Никитин поименно перечислил адъютанту всех своих семнадцать солдат. Генерал молча стоял рядом. Когда Никитин закончил это скорбное перечисление, вздохнул:

— Справедливо поправил, поручик: Шипка — солдатская слава. Вершина солдатской славы! — Он вдруг судорожно всхлипнул. — Ничего, то — святые слезы, за них и генералам не стыдно. — Шагнул к Никитину, обнял. — Идем в лазарет, сынок, перевязать тебя надобно. Идем, идем, не откажи старику проводить тебя…

Ночью генерал Драгомиров привел полки 14-й дивизии. На позицию доставили снаряды, патроны, продовольствие. Кризис обороны миновал, Столетов увел остатки Орловского полка и дружин Болгарского ополчения в тыл. Четыре последующих дня турки еще огрызались, атаковали, обстреливали, но вскоре боевая инициатива окончательно перешла в руки русского командования.

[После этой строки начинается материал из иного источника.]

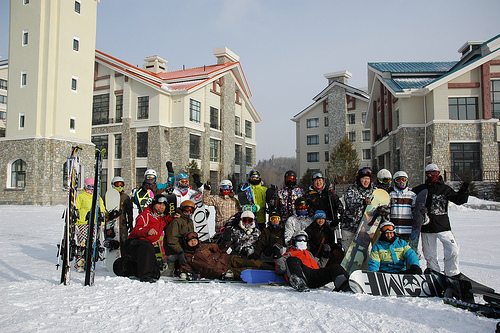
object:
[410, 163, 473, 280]
guy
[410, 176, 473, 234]
jacket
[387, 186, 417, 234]
shirt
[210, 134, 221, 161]
window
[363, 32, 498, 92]
roof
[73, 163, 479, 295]
group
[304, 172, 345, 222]
person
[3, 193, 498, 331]
snow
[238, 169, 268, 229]
people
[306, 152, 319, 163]
window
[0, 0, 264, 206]
building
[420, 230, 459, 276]
pants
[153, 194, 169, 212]
head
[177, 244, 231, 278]
coat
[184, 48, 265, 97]
roof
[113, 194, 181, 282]
guy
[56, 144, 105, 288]
ski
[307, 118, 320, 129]
window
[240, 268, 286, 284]
snowboard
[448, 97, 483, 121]
window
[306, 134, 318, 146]
window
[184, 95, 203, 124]
window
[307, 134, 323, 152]
window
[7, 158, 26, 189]
window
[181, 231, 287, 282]
guy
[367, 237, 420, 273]
coat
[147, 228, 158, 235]
hand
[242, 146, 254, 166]
window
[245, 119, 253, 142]
window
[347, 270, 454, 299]
snowboard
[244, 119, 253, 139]
window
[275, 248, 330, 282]
jacket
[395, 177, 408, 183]
goggles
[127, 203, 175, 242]
snow suit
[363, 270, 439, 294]
writing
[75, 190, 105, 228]
coat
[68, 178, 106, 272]
person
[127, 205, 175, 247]
coat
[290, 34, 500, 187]
building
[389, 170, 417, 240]
guy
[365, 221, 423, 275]
guy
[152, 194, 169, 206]
hat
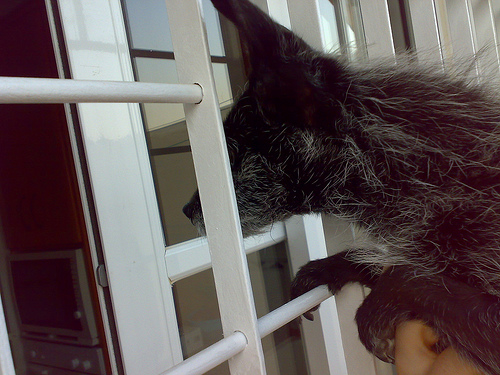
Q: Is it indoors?
A: Yes, it is indoors.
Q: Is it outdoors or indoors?
A: It is indoors.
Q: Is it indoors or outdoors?
A: It is indoors.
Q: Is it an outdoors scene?
A: No, it is indoors.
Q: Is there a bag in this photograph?
A: No, there are no bags.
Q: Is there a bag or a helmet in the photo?
A: No, there are no bags or helmets.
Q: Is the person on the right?
A: Yes, the person is on the right of the image.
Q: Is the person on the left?
A: No, the person is on the right of the image.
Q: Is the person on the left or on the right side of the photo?
A: The person is on the right of the image.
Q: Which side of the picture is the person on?
A: The person is on the right of the image.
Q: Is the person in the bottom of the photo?
A: Yes, the person is in the bottom of the image.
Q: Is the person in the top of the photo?
A: No, the person is in the bottom of the image.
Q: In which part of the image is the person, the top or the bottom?
A: The person is in the bottom of the image.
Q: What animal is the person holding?
A: The person is holding the dog.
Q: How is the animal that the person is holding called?
A: The animal is a dog.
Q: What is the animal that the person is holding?
A: The animal is a dog.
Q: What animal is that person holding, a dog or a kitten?
A: The person is holding a dog.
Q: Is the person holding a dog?
A: Yes, the person is holding a dog.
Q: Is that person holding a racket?
A: No, the person is holding a dog.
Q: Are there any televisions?
A: Yes, there is a television.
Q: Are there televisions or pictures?
A: Yes, there is a television.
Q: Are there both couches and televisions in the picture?
A: No, there is a television but no couches.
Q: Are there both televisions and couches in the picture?
A: No, there is a television but no couches.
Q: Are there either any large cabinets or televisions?
A: Yes, there is a large television.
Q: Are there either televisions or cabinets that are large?
A: Yes, the television is large.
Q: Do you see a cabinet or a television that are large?
A: Yes, the television is large.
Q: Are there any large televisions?
A: Yes, there is a large television.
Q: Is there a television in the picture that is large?
A: Yes, there is a television that is large.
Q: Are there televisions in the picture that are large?
A: Yes, there is a television that is large.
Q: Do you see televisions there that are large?
A: Yes, there is a television that is large.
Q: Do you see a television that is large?
A: Yes, there is a television that is large.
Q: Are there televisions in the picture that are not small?
A: Yes, there is a large television.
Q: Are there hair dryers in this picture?
A: No, there are no hair dryers.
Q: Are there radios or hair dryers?
A: No, there are no hair dryers or radios.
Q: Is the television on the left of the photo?
A: Yes, the television is on the left of the image.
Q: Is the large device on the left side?
A: Yes, the television is on the left of the image.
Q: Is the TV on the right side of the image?
A: No, the TV is on the left of the image.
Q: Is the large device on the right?
A: No, the TV is on the left of the image.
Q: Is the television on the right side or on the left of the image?
A: The television is on the left of the image.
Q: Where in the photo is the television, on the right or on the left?
A: The television is on the left of the image.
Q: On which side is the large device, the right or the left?
A: The television is on the left of the image.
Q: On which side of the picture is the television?
A: The television is on the left of the image.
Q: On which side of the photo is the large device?
A: The television is on the left of the image.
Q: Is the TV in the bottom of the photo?
A: Yes, the TV is in the bottom of the image.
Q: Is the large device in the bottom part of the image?
A: Yes, the TV is in the bottom of the image.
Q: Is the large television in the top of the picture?
A: No, the television is in the bottom of the image.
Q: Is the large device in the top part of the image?
A: No, the television is in the bottom of the image.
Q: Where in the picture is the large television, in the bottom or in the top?
A: The television is in the bottom of the image.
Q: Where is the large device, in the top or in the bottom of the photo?
A: The television is in the bottom of the image.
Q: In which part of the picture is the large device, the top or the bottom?
A: The television is in the bottom of the image.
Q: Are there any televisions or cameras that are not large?
A: No, there is a television but it is large.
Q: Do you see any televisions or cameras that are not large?
A: No, there is a television but it is large.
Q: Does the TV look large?
A: Yes, the TV is large.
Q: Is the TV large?
A: Yes, the TV is large.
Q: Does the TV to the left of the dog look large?
A: Yes, the TV is large.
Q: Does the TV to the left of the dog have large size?
A: Yes, the TV is large.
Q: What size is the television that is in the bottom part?
A: The television is large.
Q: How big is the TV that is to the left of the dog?
A: The TV is large.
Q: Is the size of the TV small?
A: No, the TV is large.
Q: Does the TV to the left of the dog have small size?
A: No, the television is large.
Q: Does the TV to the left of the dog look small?
A: No, the television is large.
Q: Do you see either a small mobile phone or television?
A: No, there is a television but it is large.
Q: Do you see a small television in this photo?
A: No, there is a television but it is large.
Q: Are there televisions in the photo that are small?
A: No, there is a television but it is large.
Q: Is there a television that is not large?
A: No, there is a television but it is large.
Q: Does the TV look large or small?
A: The TV is large.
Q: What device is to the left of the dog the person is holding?
A: The device is a television.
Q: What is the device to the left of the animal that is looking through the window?
A: The device is a television.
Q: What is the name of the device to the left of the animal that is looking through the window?
A: The device is a television.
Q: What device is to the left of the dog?
A: The device is a television.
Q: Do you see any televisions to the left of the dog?
A: Yes, there is a television to the left of the dog.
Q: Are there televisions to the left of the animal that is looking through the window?
A: Yes, there is a television to the left of the dog.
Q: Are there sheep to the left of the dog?
A: No, there is a television to the left of the dog.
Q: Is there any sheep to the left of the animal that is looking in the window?
A: No, there is a television to the left of the dog.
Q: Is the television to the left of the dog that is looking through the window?
A: Yes, the television is to the left of the dog.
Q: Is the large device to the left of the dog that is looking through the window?
A: Yes, the television is to the left of the dog.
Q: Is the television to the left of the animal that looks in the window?
A: Yes, the television is to the left of the dog.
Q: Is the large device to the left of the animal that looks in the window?
A: Yes, the television is to the left of the dog.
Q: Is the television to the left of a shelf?
A: No, the television is to the left of the dog.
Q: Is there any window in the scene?
A: Yes, there is a window.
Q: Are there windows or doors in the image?
A: Yes, there is a window.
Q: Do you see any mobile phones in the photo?
A: No, there are no mobile phones.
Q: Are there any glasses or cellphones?
A: No, there are no cellphones or glasses.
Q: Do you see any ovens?
A: Yes, there is an oven.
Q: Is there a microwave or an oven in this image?
A: Yes, there is an oven.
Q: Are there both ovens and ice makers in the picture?
A: No, there is an oven but no ice makers.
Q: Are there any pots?
A: No, there are no pots.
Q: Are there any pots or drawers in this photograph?
A: No, there are no pots or drawers.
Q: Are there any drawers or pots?
A: No, there are no pots or drawers.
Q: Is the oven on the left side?
A: Yes, the oven is on the left of the image.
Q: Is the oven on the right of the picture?
A: No, the oven is on the left of the image.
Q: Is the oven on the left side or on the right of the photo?
A: The oven is on the left of the image.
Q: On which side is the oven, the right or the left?
A: The oven is on the left of the image.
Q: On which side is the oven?
A: The oven is on the left of the image.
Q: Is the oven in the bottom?
A: Yes, the oven is in the bottom of the image.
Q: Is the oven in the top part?
A: No, the oven is in the bottom of the image.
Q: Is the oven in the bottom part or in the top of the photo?
A: The oven is in the bottom of the image.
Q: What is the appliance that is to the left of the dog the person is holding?
A: The appliance is an oven.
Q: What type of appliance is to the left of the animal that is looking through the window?
A: The appliance is an oven.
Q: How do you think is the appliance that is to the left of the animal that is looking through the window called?
A: The appliance is an oven.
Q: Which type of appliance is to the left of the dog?
A: The appliance is an oven.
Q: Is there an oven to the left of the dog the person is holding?
A: Yes, there is an oven to the left of the dog.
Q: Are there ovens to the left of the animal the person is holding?
A: Yes, there is an oven to the left of the dog.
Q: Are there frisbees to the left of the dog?
A: No, there is an oven to the left of the dog.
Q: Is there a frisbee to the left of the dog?
A: No, there is an oven to the left of the dog.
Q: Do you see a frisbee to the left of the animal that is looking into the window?
A: No, there is an oven to the left of the dog.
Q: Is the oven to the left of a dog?
A: Yes, the oven is to the left of a dog.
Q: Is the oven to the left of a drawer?
A: No, the oven is to the left of a dog.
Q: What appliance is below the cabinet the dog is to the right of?
A: The appliance is an oven.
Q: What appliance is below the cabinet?
A: The appliance is an oven.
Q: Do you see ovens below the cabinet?
A: Yes, there is an oven below the cabinet.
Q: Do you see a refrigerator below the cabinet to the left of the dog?
A: No, there is an oven below the cabinet.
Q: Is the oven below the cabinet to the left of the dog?
A: Yes, the oven is below the cabinet.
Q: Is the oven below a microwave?
A: No, the oven is below the cabinet.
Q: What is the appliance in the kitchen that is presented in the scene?
A: The appliance is an oven.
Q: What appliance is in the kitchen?
A: The appliance is an oven.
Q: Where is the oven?
A: The oven is in the kitchen.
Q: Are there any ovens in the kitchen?
A: Yes, there is an oven in the kitchen.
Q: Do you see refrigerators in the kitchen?
A: No, there is an oven in the kitchen.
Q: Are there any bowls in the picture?
A: No, there are no bowls.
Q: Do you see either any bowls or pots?
A: No, there are no bowls or pots.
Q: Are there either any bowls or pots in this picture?
A: No, there are no bowls or pots.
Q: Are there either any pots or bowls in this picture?
A: No, there are no bowls or pots.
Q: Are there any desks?
A: No, there are no desks.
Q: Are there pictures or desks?
A: No, there are no desks or pictures.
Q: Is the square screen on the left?
A: Yes, the screen is on the left of the image.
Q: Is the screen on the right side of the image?
A: No, the screen is on the left of the image.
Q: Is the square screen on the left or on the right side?
A: The screen is on the left of the image.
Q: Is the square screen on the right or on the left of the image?
A: The screen is on the left of the image.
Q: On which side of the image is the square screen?
A: The screen is on the left of the image.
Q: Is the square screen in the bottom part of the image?
A: Yes, the screen is in the bottom of the image.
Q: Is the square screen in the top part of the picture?
A: No, the screen is in the bottom of the image.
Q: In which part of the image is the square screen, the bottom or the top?
A: The screen is in the bottom of the image.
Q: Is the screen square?
A: Yes, the screen is square.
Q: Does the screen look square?
A: Yes, the screen is square.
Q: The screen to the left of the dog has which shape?
A: The screen is square.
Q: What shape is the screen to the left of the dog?
A: The screen is square.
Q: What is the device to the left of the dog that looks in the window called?
A: The device is a screen.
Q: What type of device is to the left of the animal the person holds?
A: The device is a screen.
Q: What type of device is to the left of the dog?
A: The device is a screen.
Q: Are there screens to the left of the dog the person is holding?
A: Yes, there is a screen to the left of the dog.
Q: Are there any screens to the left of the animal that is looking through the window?
A: Yes, there is a screen to the left of the dog.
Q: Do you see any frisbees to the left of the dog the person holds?
A: No, there is a screen to the left of the dog.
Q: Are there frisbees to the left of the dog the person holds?
A: No, there is a screen to the left of the dog.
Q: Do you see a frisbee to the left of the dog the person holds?
A: No, there is a screen to the left of the dog.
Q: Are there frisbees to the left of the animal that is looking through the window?
A: No, there is a screen to the left of the dog.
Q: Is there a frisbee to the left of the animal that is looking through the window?
A: No, there is a screen to the left of the dog.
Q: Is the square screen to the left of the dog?
A: Yes, the screen is to the left of the dog.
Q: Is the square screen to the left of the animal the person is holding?
A: Yes, the screen is to the left of the dog.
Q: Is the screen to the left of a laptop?
A: No, the screen is to the left of the dog.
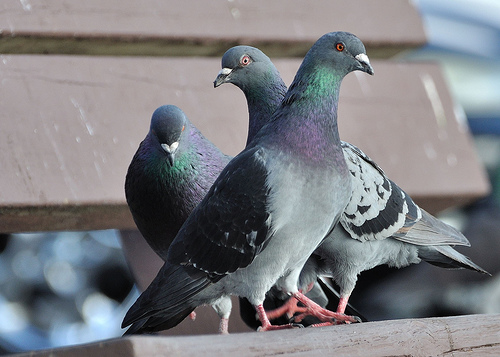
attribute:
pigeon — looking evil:
[126, 105, 202, 209]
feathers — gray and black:
[343, 153, 403, 236]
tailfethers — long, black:
[120, 260, 217, 337]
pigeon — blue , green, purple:
[122, 102, 239, 269]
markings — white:
[349, 160, 393, 227]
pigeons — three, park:
[95, 14, 499, 344]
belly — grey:
[281, 164, 349, 274]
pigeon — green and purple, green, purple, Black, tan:
[125, 29, 377, 334]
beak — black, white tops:
[355, 50, 375, 74]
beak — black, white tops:
[214, 60, 238, 90]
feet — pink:
[293, 294, 360, 323]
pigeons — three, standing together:
[128, 32, 420, 316]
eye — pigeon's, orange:
[334, 42, 344, 52]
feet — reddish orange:
[256, 303, 303, 334]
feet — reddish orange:
[286, 285, 362, 321]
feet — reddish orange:
[306, 292, 353, 327]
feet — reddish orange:
[258, 294, 311, 320]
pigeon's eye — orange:
[332, 37, 346, 54]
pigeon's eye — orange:
[239, 52, 251, 65]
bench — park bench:
[55, 11, 463, 346]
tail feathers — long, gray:
[399, 191, 492, 279]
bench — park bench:
[61, 243, 393, 355]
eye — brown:
[335, 42, 344, 51]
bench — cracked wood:
[149, 33, 479, 267]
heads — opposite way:
[201, 26, 383, 100]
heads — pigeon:
[96, 23, 383, 186]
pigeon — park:
[193, 65, 371, 233]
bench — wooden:
[286, 316, 356, 355]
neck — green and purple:
[260, 51, 346, 172]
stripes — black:
[334, 149, 402, 236]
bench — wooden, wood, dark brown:
[4, 4, 484, 352]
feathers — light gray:
[270, 167, 351, 274]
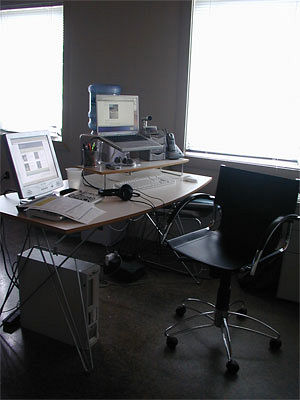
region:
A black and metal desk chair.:
[160, 163, 299, 374]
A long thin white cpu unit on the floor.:
[16, 245, 101, 347]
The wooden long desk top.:
[1, 167, 212, 233]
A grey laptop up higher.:
[94, 92, 163, 151]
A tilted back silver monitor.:
[2, 132, 64, 200]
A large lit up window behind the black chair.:
[184, 0, 298, 171]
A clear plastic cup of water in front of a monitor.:
[65, 166, 83, 189]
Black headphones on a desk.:
[98, 183, 134, 200]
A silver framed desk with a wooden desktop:
[6, 132, 225, 369]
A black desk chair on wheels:
[142, 164, 292, 383]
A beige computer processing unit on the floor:
[10, 249, 102, 352]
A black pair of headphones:
[93, 185, 156, 214]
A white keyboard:
[110, 169, 180, 195]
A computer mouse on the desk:
[179, 172, 199, 185]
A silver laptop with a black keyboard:
[91, 88, 141, 136]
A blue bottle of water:
[85, 80, 121, 134]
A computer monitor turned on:
[5, 128, 72, 200]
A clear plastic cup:
[64, 166, 84, 190]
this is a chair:
[163, 173, 298, 359]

Закончился знаменитый «шипкинский семиднев», и началось не менее знаменитое «шипкинское сидение». Продолжалось оно до середины зимы, в лютую стужу при ураганных ветрах, и солдаты куда чаще гибли от холода, чем от турецких пуль. Но как бы тяжело это ни было, после отражения натиска Сулеймана-паши уже можно было с полным основанием утверждать, что «На Шипке все спокойно».

ГЛАВА ДЕВЯТАЯ

1

Обывательскому обозу под начальствованием вольноопределяющегося вспомогательной службы Ивана Олексина на обратном пути из Габрово дали груз, от которого он отбивался, как только мог. Грузом оказались легко раненные пленные турки. Среди этих турок, захваченных в шипкинских боях, было два рослых негра, весело сверкавших зубами. Негров Иван видел впервые, из литературы знал, что они необычайно сильны, коварны и свирепы, и сразу потребовал конвой.

— Никаких конвоев раненым не положено, — сухо пояснил пожилой начальник военно-временного госпиталя. — Погонцы у вас здоровые, как-нибудь сами управятся. Бричка свободная есть?

— К себе никого не посажу! — отрезал Иван.

— Тут не посадить, тут положить требуется. Офицер у нас умирает, крови много потерял, — начальник вздохнул. — Доктора считают, что ежели в дороге не помрет, то, может, и вылечат.

Офицер был весь опутан бинтами — виднелись только глубоко запавшие закрытые глаза. Иван уступил ему бричку, получил пакет с офицерскими документами, дорожный потрепанный чемодан да поименный список пленных турок, коих был обязан по этому списку сдать. Он очень боялся, что пленные разбегутся, а потому, поручив артельщику офицера, решил, что за опасным грузом будет наблюдать лично.